Nokia (NOK) said Thursday its third-quarter revenue and profits would be better than expected, citing an increase in mobile phone sales. The news pushed its shares up nearly 6.5 percent in trading.

The world's biggest cell phone maker predicted that for the quarter ending Sept. 30, earnings per share would be between 13-16 cents, compared with a previous estimates of 10-12 cents a share.

Based on sales during July and August, Nokia also said its revenue for the period would likely be $8.3 billion to $8.4 billion. In July, the company predicted its sales wouldn't top $8.2 billion for the third quarter.

The company also unveiled three new models from its fashion collection of handsets, all inspired by 1920s art deco styling and design.

The company said the collection, featuring the Nokia 7280, Nokia 7270 and Nokia 7260, blends old-world art deco styling with an edgy, modern day twist.

The company said the Nokia 7280 features a VGA camera and an active slide to answer or end calls with a flick of a wrist.

With the help of Nokia Collector (search), users can transfer photos, ring tones, wallpapers, music and videos from the Nokia 7280 to and from a Mac.

The Nokia 7270 also includes a VGA camera, a converter application, FM radio and fashion headset.
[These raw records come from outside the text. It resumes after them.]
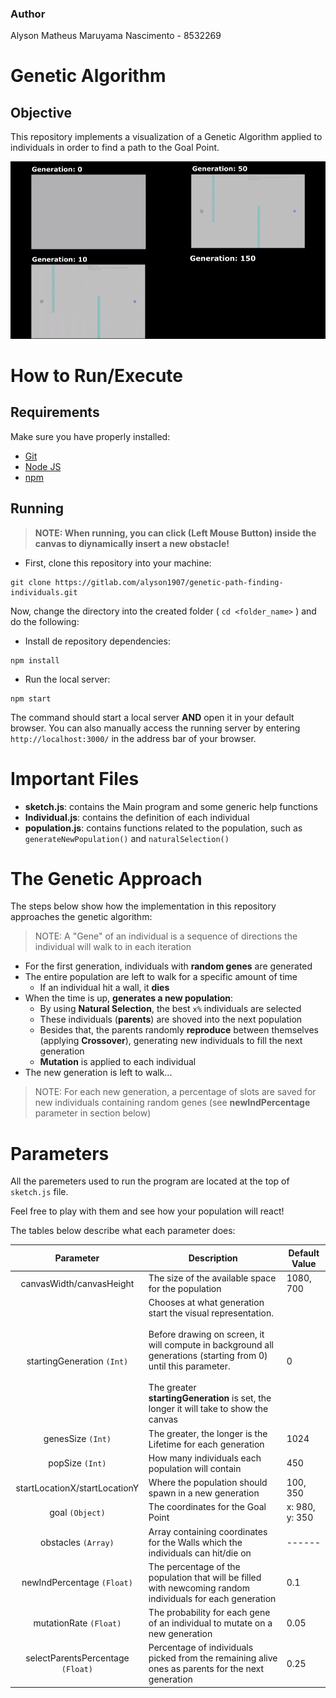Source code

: ### Author
Alyson Matheus Maruyama Nascimento - 8532269

# Genetic Algorithm
## Objective
This repository implements a visualization of a Genetic Algorithm applied to individuals in order to find a path to the Goal Point.

![Demonstration](./demo.gif)

# How to Run/Execute
## Requirements
Make sure you have properly installed:
- [Git](https://git-scm.com/)
- [Node JS](https://nodejs.org/en/)
- [npm](https://www.npmjs.com/get-npm)

## Running
> **NOTE: When running, you can click (Left Mouse Button) inside the canvas to diynamically insert a new obstacle!**

- First, clone this repository into your machine:
```
git clone https://gitlab.com/alyson1907/genetic-path-finding-individuals.git
```

Now, change the directory into the created folder ( `cd <folder_name>` ) and do the following:

- Install de repository dependencies:
```
npm install
```

- Run the local server:
```
npm start
```

The command should start a local server **AND** open it in your default browser. You can also manually access the running server by entering `http://localhost:3000/` in the address bar of your browser.

# Important Files
- **sketch.js**: contains the Main program and some generic help functions
- **Individual.js**: contains the definition of each individual
- **population.js**: contains functions related to the population, such as `generateNewPopulation()` and `naturalSelection()`

# The Genetic Approach
The steps below show how the implementation in this repository approaches the genetic algorithm:
> NOTE: A "Gene" of an individual is a sequence of directions the individual will walk to in each iteration 

- For the first generation, individuals with **random genes** are generated
- The entire population are left to walk for a specific amount of time
  - If an individual hit a wall, it **dies**
- When the time is up, **generates a new population**:
  - By using **Natural Selection**, the best `x%` individuals are selected
  - These individuals (**parents**) are shoved into the next population
  - Besides that, the parents randomly **reproduce** between themselves (applying **Crossover**), generating new individuals to fill the next generation
  - **Mutation** is applied to each individual
- The new generation is left to walk...

> NOTE: For each new generation, a percentage of slots are saved for new individuals containing random genes (see **newIndPercentage** parameter in section below)

# Parameters
All the paremeters used to run the program are located at the top of `sketch.js` file. 

Feel free to play with them and see how your population will react!

The tables below describe what each parameter does:

| **Parameter** | **Description** | **Default Value** |
|:-----------------------------:|------------------------------------------------------------------------------------------------------------------------------------------------------------------------------------------------------------------------------------------------------------------------|-------------------|
| canvasWidth/canvasHeight | The size of the available space for the population | 1080, 700 |
| startingGeneration `(Int)` | Chooses at what generation start the visual representation. <br><br>Before drawing on screen, it will compute in background all generations (starting from 0) until this parameter.<br><br>The greater **startingGeneration** is set, the longer it will take to show the canvas | 0 |
| genesSize `(Int)` | The greater, the longer is the Lifetime for each generation | 1024  |
| popSize `(Int)` | How many individuals each population will contain | 450 |
| startLocationX/startLocationY | Where the population should spawn in a new generation | 100, 350 |
| goal `(Object)` | The coordinates for the Goal Point | x: 980, y: 350 |
| obstacles `(Array)` | Array containing coordinates for the Walls which the individuals can hit/die on | ------ |
| newIndPercentage `(Float)` | The percentage of the population that will be filled with newcoming random individuals for each generation | 0.1 |
| mutationRate `(Float)` | The probability for each gene of an individual to mutate on a new generation | 0.05 |
| selectParentsPercentage `(Float)` | Percentage of individuals picked from the remaining alive ones as parents for the next generation | 0.25 |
Nokia said the Nokia 7260 includes features such as tri-band capabilities and a VGA camera.

But the company warned that its third-quarter network sales would likely slip. Nokia, based in Espoo, just outside the capital, Helsinki, will release its third-quarter results Oct. 14.

Shares of Nokia were up 7.32 percent to $13.64 in trading on the New York Stock Exchange (search).

"The global mobile device market has continued its strong volume growth in the third quarter 2004, and Nokia expects healthy sequential volume growth in its mobile device sales," the company said

"The company has been able to deliver mobile devices in higher volumes than previously estimated despite industrywide tightness in some components," it said, but added that it had also dropped handset prices to increase sales.

Nokia, the bellwether of the mobile phone trade, sells more than twice as many phones as its leading rival, the U.S. company Motorola (MOT). However, it has recently been losing ground to all other major cell phone makers.

Analysts have blamed Nokia for a lack of catchy designs and innovative new models — like the hugely popular folding "clamshell" models — and partnerships with operators.

Market researcher Gartner Inc. said in June that the Finnish company's global market share in mobile phones dropped to 28.9 percent in the first quarter of 2004 from 34.6 percent a year earlier.

Last week, however, Gartner said Nokia sales had again picked up and that it reached 29.4 percent of the global market in the second quarter of the year.